Are there people who abuse the system? I’m sure there are. But, the people your friend told you about, or the family Rush likes to talk about, or that one woman you saw on the news… yeah, that’s probably not true. It’s certainly not representative. Because the majority of people on welfare are struggling to make it, they just have to contend with a society that doesn’t really want them to.

So, here’s the ideology of Million Dollar Baby, in a nutshell: If you work hard, try hard, and want something really, really badly, like Maggie did, you can make it! It’s a matter of will; escaping poverty has nothing to do with the social structure. Mobility is an individual thing, a personal responsibility. Maggie’s mom and sister: they were just too lazy to get off their asses and work. Maggie could do it, why couldn’t they?

The problem with this, and with most movies, most media, and, well, most people in America, is that it ignores the social structure. I wish I could scream this at the top of my lungs and everyone could hear: from my friends, to my classmates, to my family, to talking heads, to policy makers.
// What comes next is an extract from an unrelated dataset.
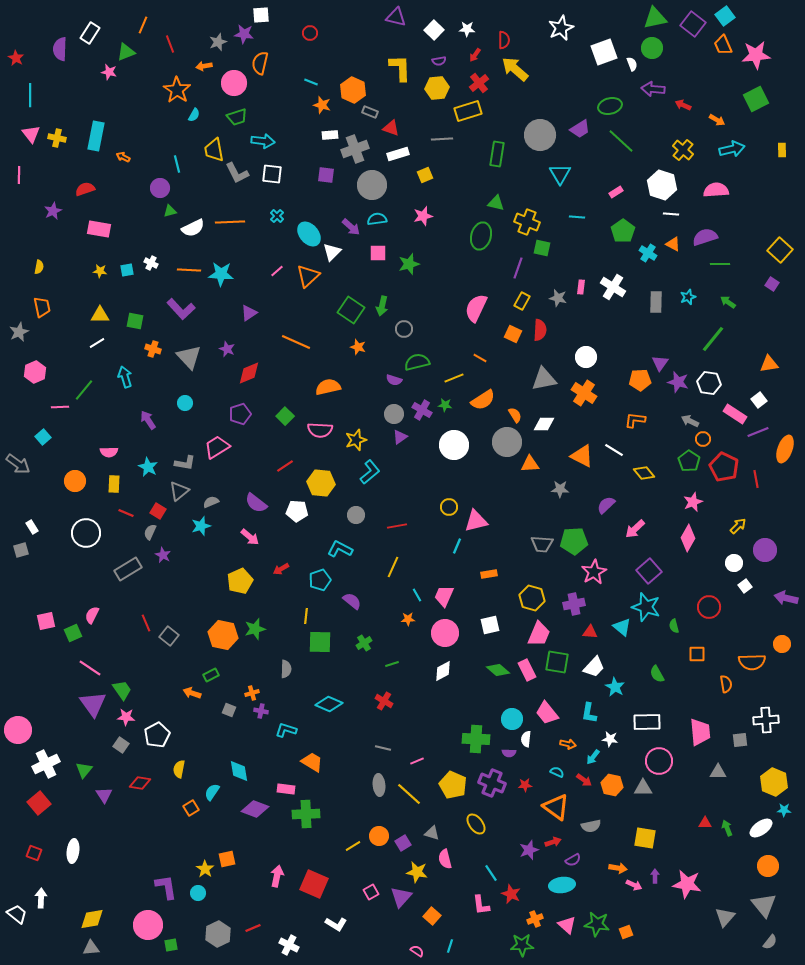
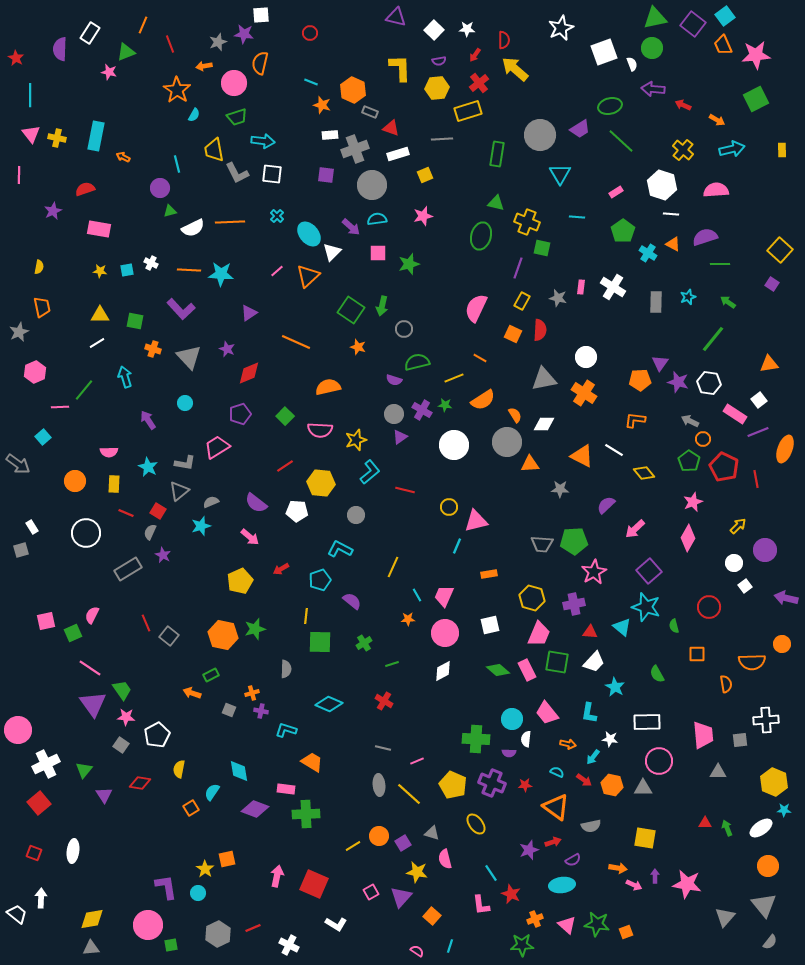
red line at (397, 526): moved 8 px right, 36 px up; rotated 24 degrees clockwise
white trapezoid at (594, 667): moved 5 px up
pink trapezoid at (700, 732): moved 3 px right, 3 px down
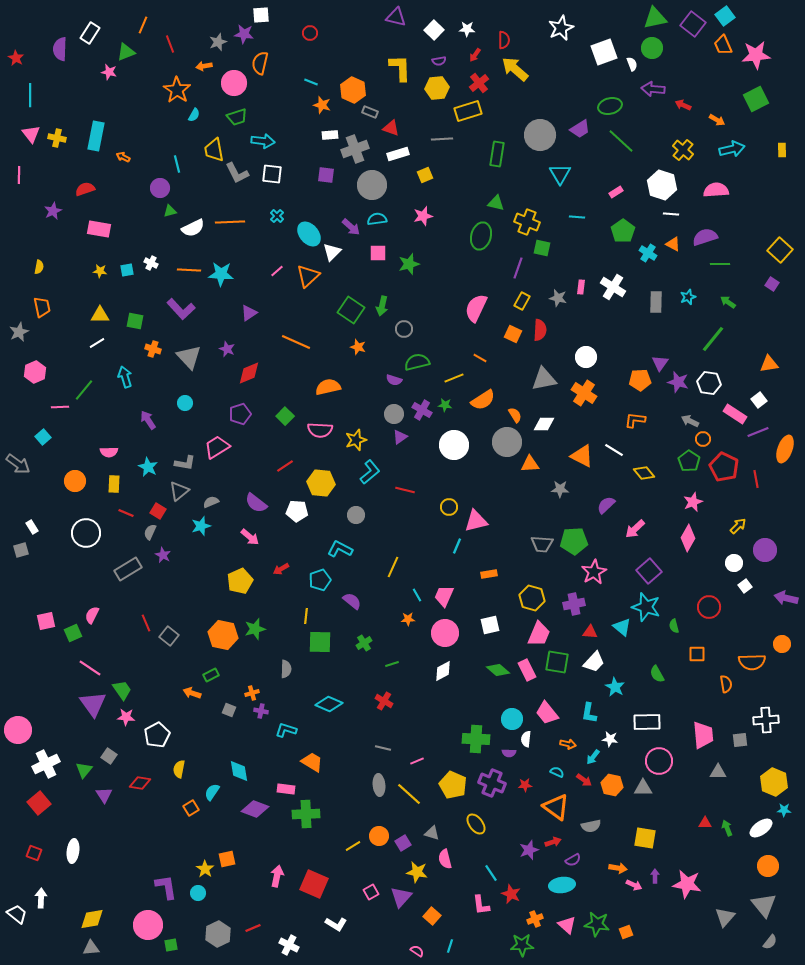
gray square at (121, 745): moved 12 px left, 11 px down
You can’t just blame everything on the individual and not take into account their social circumstances. Yet, this is what this movie (and this society) tells us to do.

MDB portrays the harshest and most inaccurate stereotypes. But they’re useful for certain groups in order to validate their agenda. If people who try hard enough can make it, and people on welfare are lazy, why have welfare at all? I’m sure many of you ask this all the time. If Social Security becomes, as is Bush’s new goal, a plan for poor people (he wants to make special protections for the benefits of low-income people, and while that sounds nice, it’s making SS into a welfare program rather than a general social right for everyone), then it becomes a target of these stereotypes. And there are people (not naming names) who have been hankering ever since the time of FDR to get rid of Social Security. This is their chance.

Pro-life groups have called this movie ''Hollywood's best political propaganda of the year,'' and I agree with them (though in a totally different sense, obviously). And yet I still can’t bring myself to say that it’s a bad movie. It’s a well-made movie. With a bad message.

So, not a fan of boxing? Me either. Not a fan of conservative ideology? Me either. But I still recommend that you see this movie.